Relying on inaccurate outcomes can result in faulty analyses and misleading conclusions.
Solution
With unit tests, we can specify the expected output, reducing the likelihood of overlooking bugs.
import pandas as pd
from pandas.testing import assert_series_equal
def create_booleans(feature):
return (feature == 0) * 1
def test_create_booleans():
feature = pd.Series([4, 2, 0, 1])
expected = pd.Series([1, 1, 0, 1])
actual = create_booleans(feature)
assert_series_equal(expected, actual)
============================ FAILURES ============================
______________________ test_create_booleans ______________________
def test_create_booleans():
feature = pd.Series([4, 2, 0, 1])
expected = pd.Series([1, 1, 0, 1])
actual = create_booleans(feature)
> assert_series_equal(expected, actual)
_ _ _ _ _ _ _ _ _ _ _ _ _ _ _ _ _ _ _ _ _ _ _ _ _ _ _ _ _ _ _ _ _ _
E AssertionError: Series are different
E
E Series values are different (100.0 %)
E [index]: [0, 1, 2, 3]
E [left]: [1, 1, 0, 1]
E [right]: [0, 0, 1, 0]
E At positional index 0, first diff: 1 != 0
Overlooked Edge Cases
Problem
Code may perform well in specific conditions but exhibit unexpected behaviors in others.
In this example, the code fills missing values in the MSZoning
column based on the mode of values for each group in the MSSubClass
column.

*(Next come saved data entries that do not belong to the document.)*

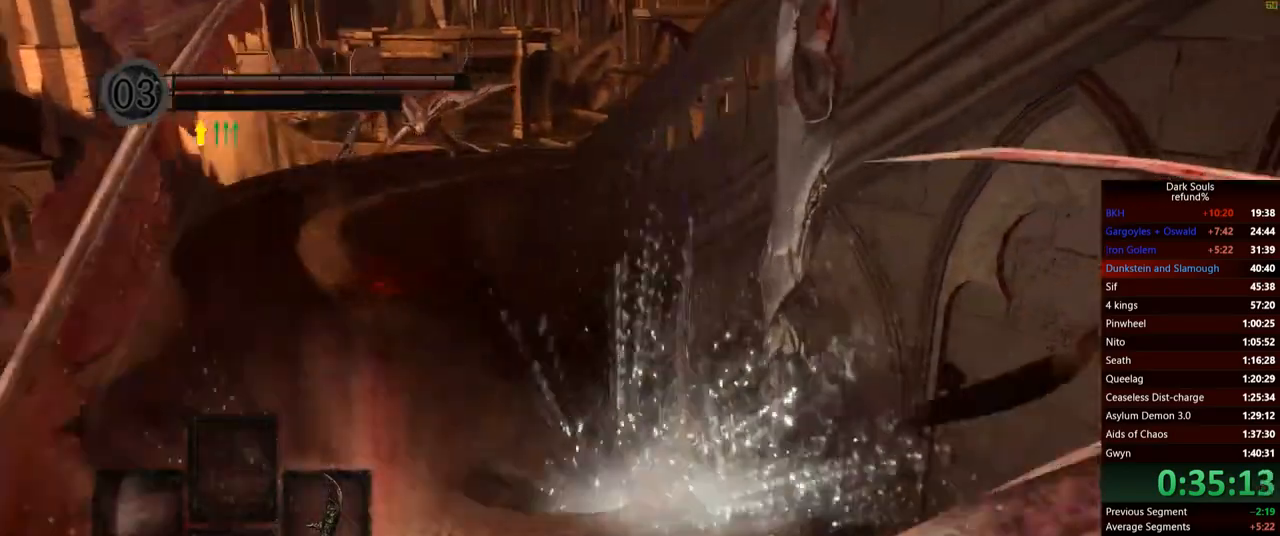
{"buttons": [], "left_stick": "up", "right_stick": "center", "events": [[33, "left_stick", "down-left"], [100, "right_stick", "down-left"], [133, "left_stick", "left"], [250, "left_stick", "up"], [250, "right_stick", "center"]]}
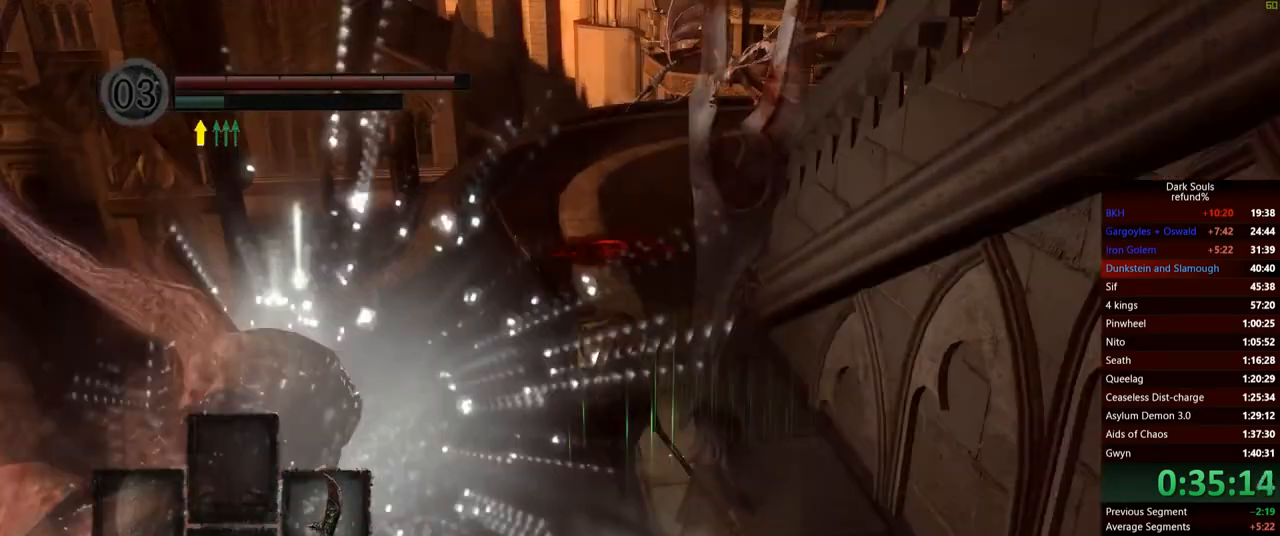
{"buttons": [], "left_stick": "up", "right_stick": "center", "events": []}
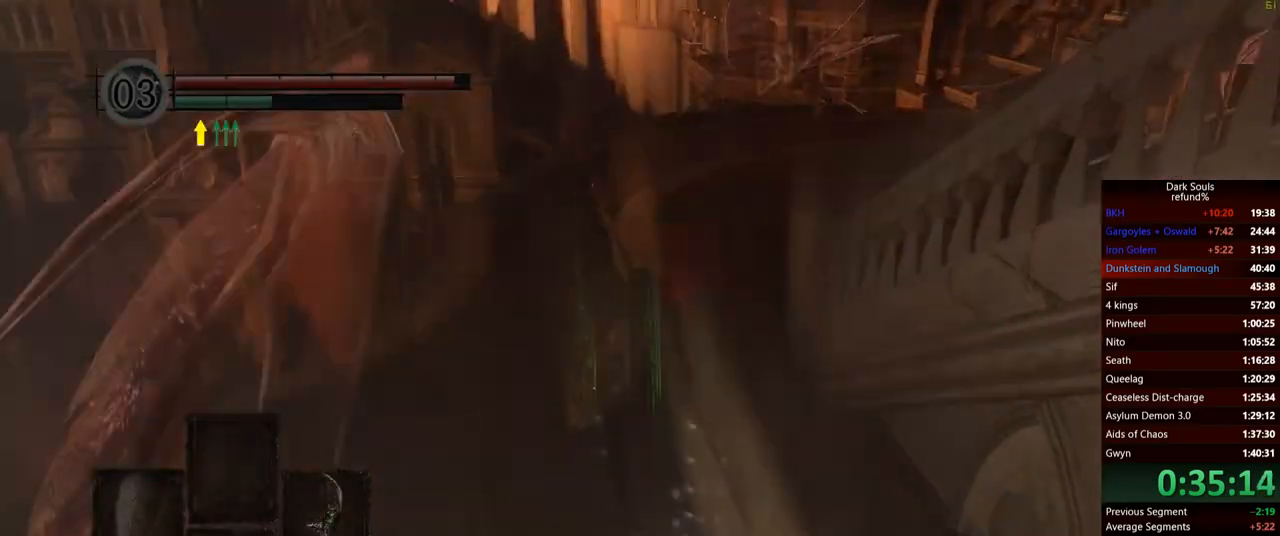
{"buttons": [], "left_stick": "up", "right_stick": "center", "events": []}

It works as expected when MSSubClass
has no NaN values.
features = pd.DataFrame(
{
"MSZoning": [1, np.nan, 2, 3, 4, 5, 6, np.nan],
"MSSubClass": ["a", "a", "a", "a", "b", "b", "b", "b"],
}
)
features['MSZoning'] = features.groupby('MSSubClass')['MSZoning'].transform(lambda x: x.fillna(x.mode()[0]))
list(features["MSZoning"])
# [1.0, 1.0, 2.0, 3.0, 4.0, 5.0, 6.0, 4.0]
However, when MSSubClass
contains missing values, the code doesn’t behave as expected, leaving some missing values in MSZoning
.
features = pd.DataFrame(
{
"MSZoning": [1, np.nan, 2, 3, 4, 5, 6, np.nan],
"MSSubClass": ["a", "a", np.nan, "a", np.nan, "b", "b", "b"],
}
)
features['MSZoning'] = features.groupby('MSSubClass')['MSZoning'].transform(lambda x: x.fillna(x.mode()[0]))

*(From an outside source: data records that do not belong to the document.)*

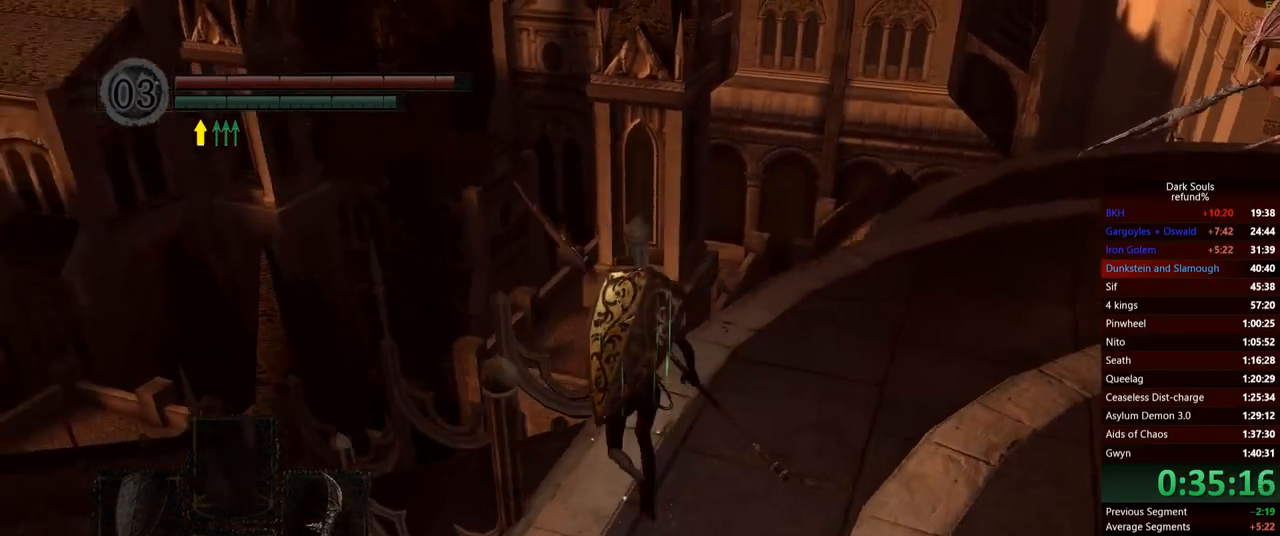
{"buttons": ["B"], "left_stick": "up", "right_stick": "center", "events": [[284, "right_stick", "center"]]}
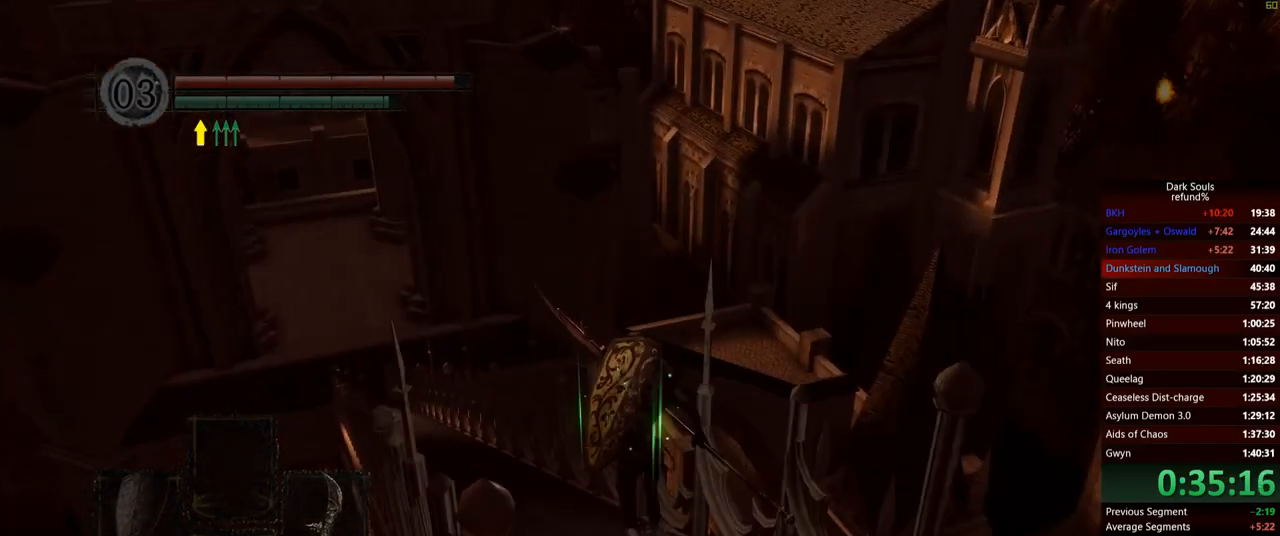
{"buttons": ["B"], "left_stick": "up", "right_stick": "center", "events": [[317, "right_stick", "left"], [434, "right_stick", "center"]]}
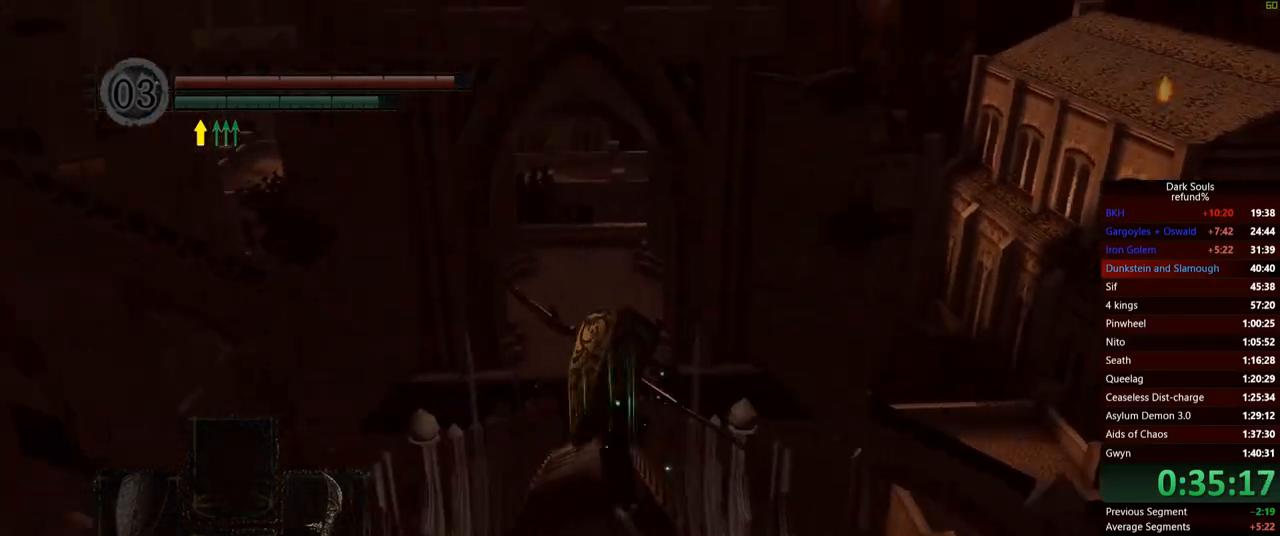
{"buttons": ["B"], "left_stick": "up", "right_stick": "center", "events": []}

list(features["MSZoning"])
# [1.0, 1.0, nan, 3.0, nan, 5.0, 6.0, 5.0]
Neglecting to address edge cases can lead to problems in real-world applications.
Solution
We can use unit tests to test for edge cases:
def fill_missing_values_with_mode_in_a_group(
df: pd.DataFrame, group_column: str, target_column: str
) -> pd.DataFrame:
df[target_column] = df.groupby(group_column)[target_column].transform(
lambda x: x.fillna(x.mode()[0])
)
return df
def test_fill_missing_values_with_mode_in_a_group():
data = pd.DataFrame(
{
"col1": [1, np.nan, 2, 3, 4, 5, 6, np.nan],
"col2": ["a", "a", np.nan, "a", np.nan, "b", "b", "b"],
}
)
imputed_data = fill_missing_values_with_mode_in_a_group(
df=data,
group_column="col2",
target_column="col1",
)
assert imputed_data['col1'].isnull().sum() == 0, "There are missing values in the column."AssertionError: There are missing values in the column.
assert 2 == 0
AssertionError: There are missing values in the column.
assert 2 == 0
… and adjust the code to account for edge cases:
def fill_missing_values_with_mode_in_a_group(
df: pd.DataFrame, group_column: str, target_column: str
) -> pd.DataFrame:
if df[group_column].isna().any():
raise ValueError(
f"The {group_column} used for grouping cannot contain null values"
)
df[target_column] = df.groupby(group_column)[target_column].transform(
lambda x: x.fillna(x.mode()[0])
)
return df
def test_fill_missing_values_with_mode_in_a_group():
with pytest.raises(ValueError):
data = pd.DataFrame(
{
"col1": [1, np.nan, 2, 3, 4, 5, 6, np.nan],
"col2": ["a", "a", np.nan, "a", np.nan, "b", "b", "b"],
}
)
imputed_data = fill_missing_values_with_mode_in_a_group(
df=data,
group_column="col2",
target_column="col1",
)
Conclusion
This article discusses common challenges encountered in data science projects and provides some practical solutions to address them. Please note that this article does not exhaust all possible solutions, but rather offers a selection of strategies that may help overcome these issues.